▸ **Task to carry out**
Nothing but the pictures should be dropped; repeat the rest of the data below exactly.

▸ **Material provided**

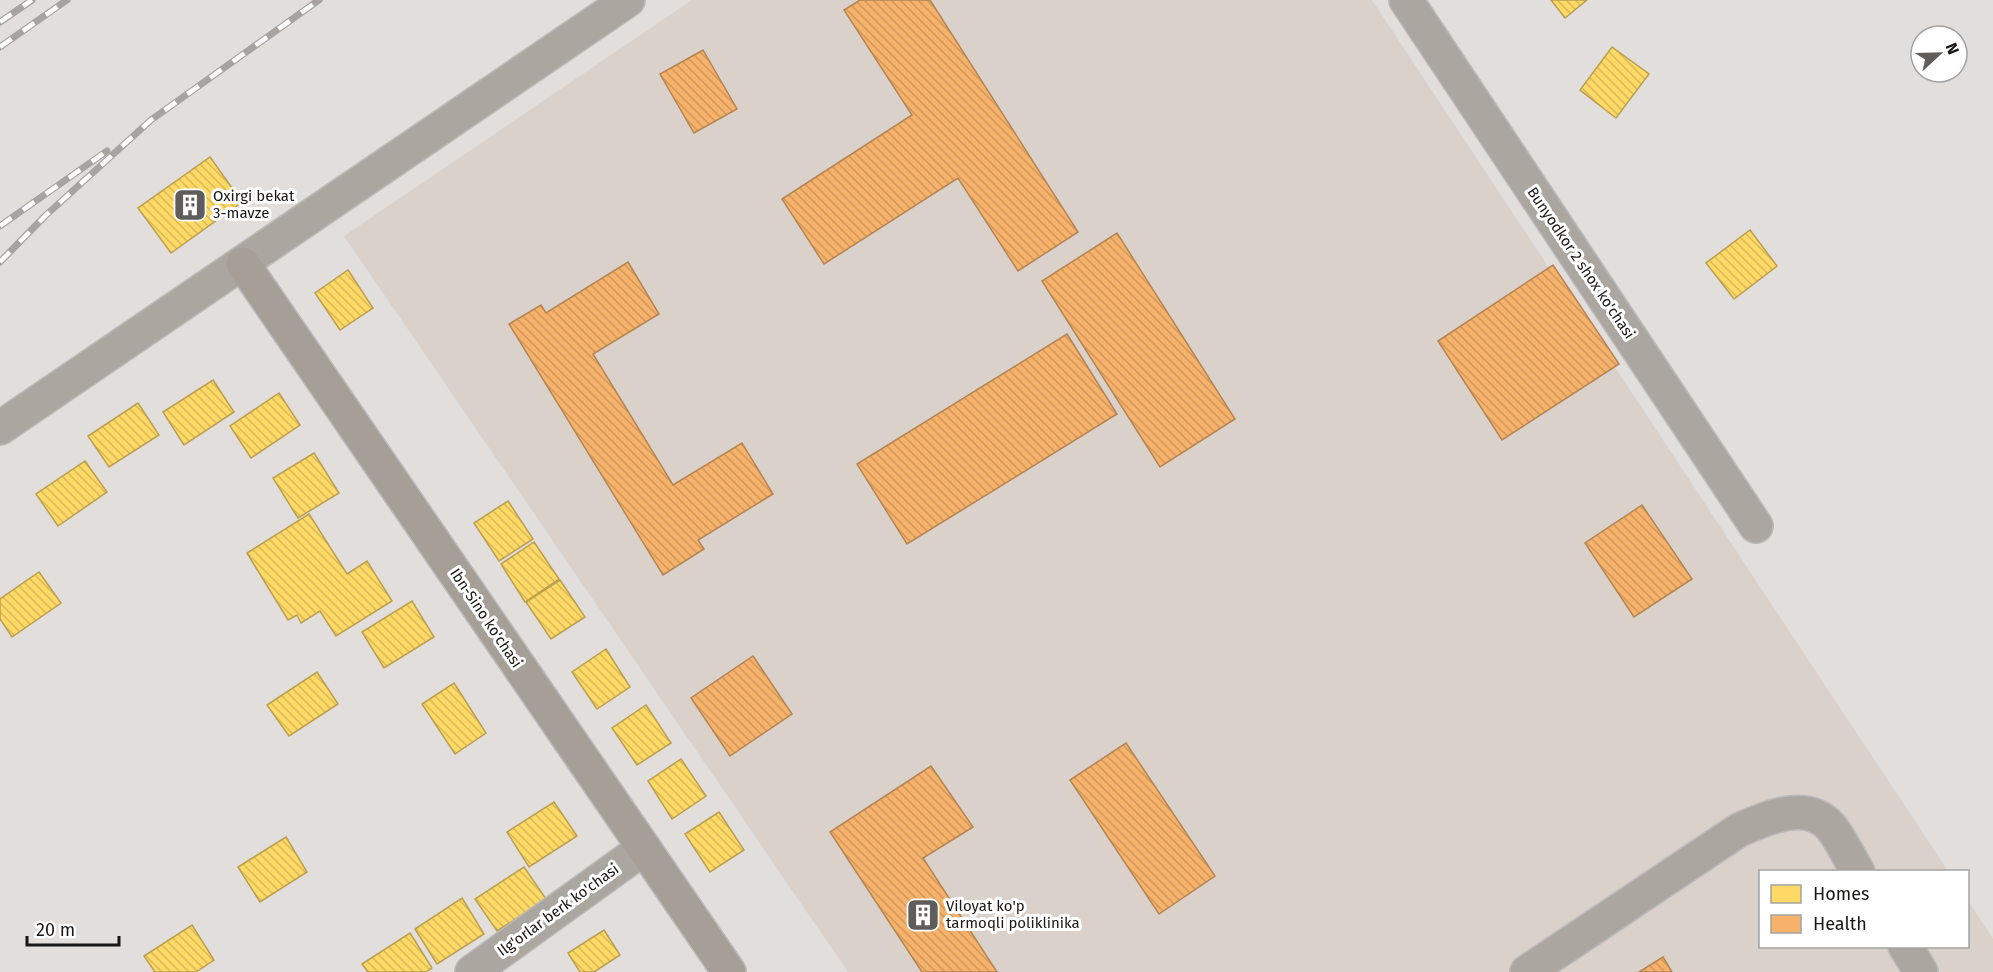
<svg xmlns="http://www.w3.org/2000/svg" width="1993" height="972" viewBox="0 0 1993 972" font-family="'Fira Sans',sans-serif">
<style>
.built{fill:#dad1cb}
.homes{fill:url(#homes-back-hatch);stroke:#ba9f4e;stroke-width:1.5}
.health{fill:url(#health-back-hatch);stroke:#b48451;stroke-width:1.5}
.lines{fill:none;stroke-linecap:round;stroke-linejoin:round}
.minor-casing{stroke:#bcbab9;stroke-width:36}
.major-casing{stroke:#bcbab9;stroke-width:36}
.minor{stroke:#aba7a0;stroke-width:33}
.major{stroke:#a59f98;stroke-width:33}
.rail-casing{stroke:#a7a3a0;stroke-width:7}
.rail{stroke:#fff;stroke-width:4.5;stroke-dasharray:14;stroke-linecap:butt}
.labels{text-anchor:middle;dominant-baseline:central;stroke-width:6;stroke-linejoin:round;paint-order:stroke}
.poi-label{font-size:15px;fill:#191715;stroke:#fff;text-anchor:start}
.street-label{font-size:15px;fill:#191715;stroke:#fff}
</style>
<defs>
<pattern id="homes-back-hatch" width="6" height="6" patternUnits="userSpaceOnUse" patternTransform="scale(1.5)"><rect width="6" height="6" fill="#ffd966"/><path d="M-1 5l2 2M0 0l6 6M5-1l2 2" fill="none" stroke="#daba58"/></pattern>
<pattern id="health-back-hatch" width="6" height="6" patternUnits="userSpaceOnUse" patternTransform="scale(1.5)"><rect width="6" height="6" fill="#f6b26b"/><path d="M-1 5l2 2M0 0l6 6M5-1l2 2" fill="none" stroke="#d2985c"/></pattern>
</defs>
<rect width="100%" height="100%" fill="#e1dedc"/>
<polygon class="built" points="692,0 1372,0 1948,871 1760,872 1760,946 1968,946 1968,901 1993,939 1993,972 848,972 344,236"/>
<g class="homes">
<polygon points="1551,0 1587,0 1565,18"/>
<polygon points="1612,47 1649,74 1616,118 1580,90"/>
<polygon points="210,157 242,202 171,253 138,208"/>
<polygon points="1750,230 1777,266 1734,299 1706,263"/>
<polygon points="348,270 373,308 340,330 315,293"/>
<polygon points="213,380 234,412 184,445 163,412"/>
<polygon points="279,393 300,425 251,458 230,426"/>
<polygon points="138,403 159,435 109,467 88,436"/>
<polygon points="314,453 339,493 298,518 273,478"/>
<polygon points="85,461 107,492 58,526 36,494"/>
<polygon points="508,501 533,539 499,561 474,523"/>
<polygon points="309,514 347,574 367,561 392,601 336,636 320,611 301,623 297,615 288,620 247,553"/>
<polygon points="534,542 559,579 525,602 501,564"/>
<polygon points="39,572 61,603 12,637 0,619 0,599"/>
<polygon points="560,580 585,617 551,639 526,602"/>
<polygon points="412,601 434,637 384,668 362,632"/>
<polygon points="606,649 630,687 597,709 572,672"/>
<polygon points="317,672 338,704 289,736 267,705"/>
<polygon points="454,683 486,733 455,754 422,704"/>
<polygon points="646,705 671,743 637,765 612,728"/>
<polygon points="681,759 706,796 672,819 648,781"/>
<polygon points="554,802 577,836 529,867 507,832"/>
<polygon points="719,812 744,850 710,872 685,834"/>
<polygon points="286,837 307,872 260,902 238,867"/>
<polygon points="524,867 546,899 497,931 475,899"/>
<polygon points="462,898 484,934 437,964 415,929"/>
<polygon points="192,925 214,960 196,972 155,972 144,956"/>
<polygon points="604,930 620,955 594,972 580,972 568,953"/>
<polygon points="410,933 432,968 426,972 368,972 362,964"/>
</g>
<g class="health">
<polygon points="860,0 930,0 1078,232 1018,271 958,178 824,264 782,199 912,115 844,10"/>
<polygon points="703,50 737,109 694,133 660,74"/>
<polygon points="1117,233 1235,419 1160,467 1042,281"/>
<polygon points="628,262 659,314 593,354 673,485 742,443 773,494 698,540 704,549 663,575 509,324 541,305 546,313"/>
<polygon points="1553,265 1619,364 1502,440 1438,341"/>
<polygon points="1067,334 1117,414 907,544 857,464"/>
<polygon points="1642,505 1692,579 1634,617 1585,543"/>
<polygon points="753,656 792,714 730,756 691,698"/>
<polygon points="1126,743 1215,876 1159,914 1070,780"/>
<polygon points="931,766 973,827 923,858 997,972 922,972 830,832"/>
<polygon points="1663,957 1672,972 1639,972"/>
</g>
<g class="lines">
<g class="minor-casing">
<g id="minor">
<polyline points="1406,0 1756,526"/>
<polyline points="0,428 628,0"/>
<polyline points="1905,946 1921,972"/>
<polyline points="472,972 644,848"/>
<path d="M 1527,972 L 1739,830 C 1767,818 1806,799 1831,827 C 1841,840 1849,857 1858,872"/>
</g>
</g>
<g class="major-casing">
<polyline id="major" points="243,264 729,972"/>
</g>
<use href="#minor" class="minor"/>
<use href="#major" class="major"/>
<g class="rail-casing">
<g id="rail">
<polyline points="0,22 32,0"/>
<polyline points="0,47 67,0"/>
<polyline points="0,226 107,151"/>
<polyline points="0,262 45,216 151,120 319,0"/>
</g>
</g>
<use href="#rail" class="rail"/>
</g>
<defs>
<g id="building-square" transform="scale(1.725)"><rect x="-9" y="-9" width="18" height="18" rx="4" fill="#5f5d5b" stroke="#fff"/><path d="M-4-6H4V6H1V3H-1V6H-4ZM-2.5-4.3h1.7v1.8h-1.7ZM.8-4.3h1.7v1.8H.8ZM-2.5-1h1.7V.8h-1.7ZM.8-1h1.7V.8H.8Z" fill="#fff"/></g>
</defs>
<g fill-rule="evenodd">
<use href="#building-square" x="190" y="205"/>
<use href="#building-square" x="923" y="915"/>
</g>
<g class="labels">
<g class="poi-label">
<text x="213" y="196">Oxirgi bekat<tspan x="213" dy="17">3-mavze</tspan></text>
<text x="946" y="906">Viloyat ko'p<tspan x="946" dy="17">tarmoqli poliklinika</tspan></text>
</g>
<g class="street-label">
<text transform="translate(1581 263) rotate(56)">Bunyodkor 2 shox ko'chasi</text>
<text transform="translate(486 618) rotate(56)">Ibn-Sino ko'chasi</text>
<text transform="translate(558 910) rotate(-36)">Ilg'orlar berk ko'chasi</text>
</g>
</g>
<rect x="1759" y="870" width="210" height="78" fill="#ffffff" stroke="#a3a2a1" stroke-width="1.5"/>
<rect x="1771" y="885" width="30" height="18" fill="#ffd966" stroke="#a3a2a1" stroke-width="1.5"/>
<text x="1813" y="900" font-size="18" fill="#191715">Homes</text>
<rect x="1771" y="915" width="30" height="18" fill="#f6b26b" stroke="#a3a2a1" stroke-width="1.5"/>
<text x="1813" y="930" font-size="18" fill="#191715">Health</text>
<g transform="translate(1939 54) rotate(68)"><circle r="28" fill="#ffffff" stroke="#a3a2a1" stroke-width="1.5"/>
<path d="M0-4.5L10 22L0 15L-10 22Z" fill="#5f5d5b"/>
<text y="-9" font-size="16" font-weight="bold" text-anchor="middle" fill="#191715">N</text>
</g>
<path d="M27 936v9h92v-9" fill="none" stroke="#191715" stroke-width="3"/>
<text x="36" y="936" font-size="18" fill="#191715" stroke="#ffffff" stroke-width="4.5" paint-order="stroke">20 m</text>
</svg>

▸ **Task response**
<svg xmlns="http://www.w3.org/2000/svg" width="1993" height="972" viewBox="0 0 1993 972" font-family="'Fira Sans',sans-serif">
<style>
.built{fill:#dad1cb}
.homes{fill:url(#homes-back-hatch);stroke:#ba9f4e;stroke-width:1.5}
.health{fill:url(#health-back-hatch);stroke:#b48451;stroke-width:1.5}
.lines{fill:none;stroke-linecap:round;stroke-linejoin:round}
.minor-casing{stroke:#bcbab9;stroke-width:36}
.major-casing{stroke:#bcbab9;stroke-width:36}
.minor{stroke:#aba7a0;stroke-width:33}
.major{stroke:#a59f98;stroke-width:33}
.rail-casing{stroke:#a7a3a0;stroke-width:7}
.rail{stroke:#fff;stroke-width:4.5;stroke-dasharray:14;stroke-linecap:butt}
.labels{text-anchor:middle;dominant-baseline:central;stroke-width:6;stroke-linejoin:round;paint-order:stroke}
.poi-label{font-size:15px;fill:#191715;stroke:#fff;text-anchor:start}
.street-label{font-size:15px;fill:#191715;stroke:#fff}
</style>
<defs>
<pattern id="homes-back-hatch" width="6" height="6" patternUnits="userSpaceOnUse" patternTransform="scale(1.5)"><rect width="6" height="6" fill="#ffd966"/><path d="M-1 5l2 2M0 0l6 6M5-1l2 2" fill="none" stroke="#daba58"/></pattern>
<pattern id="health-back-hatch" width="6" height="6" patternUnits="userSpaceOnUse" patternTransform="scale(1.5)"><rect width="6" height="6" fill="#f6b26b"/><path d="M-1 5l2 2M0 0l6 6M5-1l2 2" fill="none" stroke="#d2985c"/></pattern>
</defs>
<rect width="100%" height="100%" fill="#e1dedc"/>
<polygon class="built" points="692,0 1372,0 1948,871 1760,872 1760,946 1968,946 1968,901 1993,939 1993,972 848,972 344,236"/>
<g class="homes">
<polygon points="1551,0 1587,0 1565,18"/>
<polygon points="1612,47 1649,74 1616,118 1580,90"/>
<polygon points="210,157 242,202 171,253 138,208"/>
<polygon points="1750,230 1777,266 1734,299 1706,263"/>
<polygon points="348,270 373,308 340,330 315,293"/>
<polygon points="213,380 234,412 184,445 163,412"/>
<polygon points="279,393 300,425 251,458 230,426"/>
<polygon points="138,403 159,435 109,467 88,436"/>
<polygon points="314,453 339,493 298,518 273,478"/>
<polygon points="85,461 107,492 58,526 36,494"/>
<polygon points="508,501 533,539 499,561 474,523"/>
<polygon points="309,514 347,574 367,561 392,601 336,636 320,611 301,623 297,615 288,620 247,553"/>
<polygon points="534,542 559,579 525,602 501,564"/>
<polygon points="39,572 61,603 12,637 0,619 0,599"/>
<polygon points="560,580 585,617 551,639 526,602"/>
<polygon points="412,601 434,637 384,668 362,632"/>
<polygon points="606,649 630,687 597,709 572,672"/>
<polygon points="317,672 338,704 289,736 267,705"/>
<polygon points="454,683 486,733 455,754 422,704"/>
<polygon points="646,705 671,743 637,765 612,728"/>
<polygon points="681,759 706,796 672,819 648,781"/>
<polygon points="554,802 577,836 529,867 507,832"/>
<polygon points="719,812 744,850 710,872 685,834"/>
<polygon points="286,837 307,872 260,902 238,867"/>
<polygon points="524,867 546,899 497,931 475,899"/>
<polygon points="462,898 484,934 437,964 415,929"/>
<polygon points="192,925 214,960 196,972 155,972 144,956"/>
<polygon points="604,930 620,955 594,972 580,972 568,953"/>
<polygon points="410,933 432,968 426,972 368,972 362,964"/>
</g>
<g class="health">
<polygon points="860,0 930,0 1078,232 1018,271 958,178 824,264 782,199 912,115 844,10"/>
<polygon points="703,50 737,109 694,133 660,74"/>
<polygon points="1117,233 1235,419 1160,467 1042,281"/>
<polygon points="628,262 659,314 593,354 673,485 742,443 773,494 698,540 704,549 663,575 509,324 541,305 546,313"/>
<polygon points="1553,265 1619,364 1502,440 1438,341"/>
<polygon points="1067,334 1117,414 907,544 857,464"/>
<polygon points="1642,505 1692,579 1634,617 1585,543"/>
<polygon points="753,656 792,714 730,756 691,698"/>
<polygon points="1126,743 1215,876 1159,914 1070,780"/>
<polygon points="931,766 973,827 923,858 997,972 922,972 830,832"/>
<polygon points="1663,957 1672,972 1639,972"/>
</g>
<g class="lines">
<g class="minor-casing">
<g id="minor">
<polyline points="1406,0 1756,526"/>
<polyline points="0,428 628,0"/>
<polyline points="1905,946 1921,972"/>
<polyline points="472,972 644,848"/>
<path d="M 1527,972 L 1739,830 C 1767,818 1806,799 1831,827 C 1841,840 1849,857 1858,872"/>
</g>
</g>
<g class="major-casing">
<polyline id="major" points="243,264 729,972"/>
</g>
<use href="#minor" class="minor"/>
<use href="#major" class="major"/>
<g class="rail-casing">
<g id="rail">
<polyline points="0,22 32,0"/>
<polyline points="0,47 67,0"/>
<polyline points="0,226 107,151"/>
<polyline points="0,262 45,216 151,120 319,0"/>
</g>
</g>
<use href="#rail" class="rail"/>
</g>
<defs>
<g id="building-square" transform="scale(1.725)"><rect x="-9" y="-9" width="18" height="18" rx="4" fill="#5f5d5b" stroke="#fff"/><path d="M-4-6H4V6H1V3H-1V6H-4ZM-2.5-4.3h1.7v1.8h-1.7ZM.8-4.3h1.7v1.8H.8ZM-2.5-1h1.7V.8h-1.7ZM.8-1h1.7V.8H.8Z" fill="#fff"/></g>
</defs>
<g fill-rule="evenodd">
<use href="#building-square" x="190" y="205"/>
<use href="#building-square" x="923" y="915"/>
</g>
<g class="labels">
<g class="poi-label">
<text x="213" y="196">Oxirgi bekat<tspan x="213" dy="17">3-mavze</tspan></text>
<text x="946" y="906">Viloyat ko'p<tspan x="946" dy="17">tarmoqli poliklinika</tspan></text>
</g>
<g class="street-label">
<text transform="translate(1581 263) rotate(56)">Bunyodkor 2 shox ko'chasi</text>
<text transform="translate(486 618) rotate(56)">Ibn-Sino ko'chasi</text>
<text transform="translate(558 910) rotate(-36)">Ilg'orlar berk ko'chasi</text>
</g>
</g>
<rect x="1759" y="870" width="210" height="78" fill="#ffffff" stroke="#a3a2a1" stroke-width="1.5"/>
<rect x="1771" y="885" width="30" height="18" fill="#ffd966" stroke="#a3a2a1" stroke-width="1.5"/>
<text x="1813" y="900" font-size="18" fill="#191715">Homes</text>
<rect x="1771" y="915" width="30" height="18" fill="#f6b26b" stroke="#a3a2a1" stroke-width="1.5"/>
<text x="1813" y="930" font-size="18" fill="#191715">Health</text>
<g transform="translate(1939 54) rotate(68)"><circle r="28" fill="#ffffff" stroke="#a3a2a1" stroke-width="1.5"/>
<path d="M0-4.5L10 22L0 15L-10 22Z" fill="#5f5d5b"/>
<text y="-9" font-size="16" font-weight="bold" text-anchor="middle" fill="#191715">N</text>
</g>
<path d="M27 936v9h92v-9" fill="none" stroke="#191715" stroke-width="3"/>
<text x="36" y="936" font-size="18" fill="#191715" stroke="#ffffff" stroke-width="4.5" paint-order="stroke">20 m</text>
</svg>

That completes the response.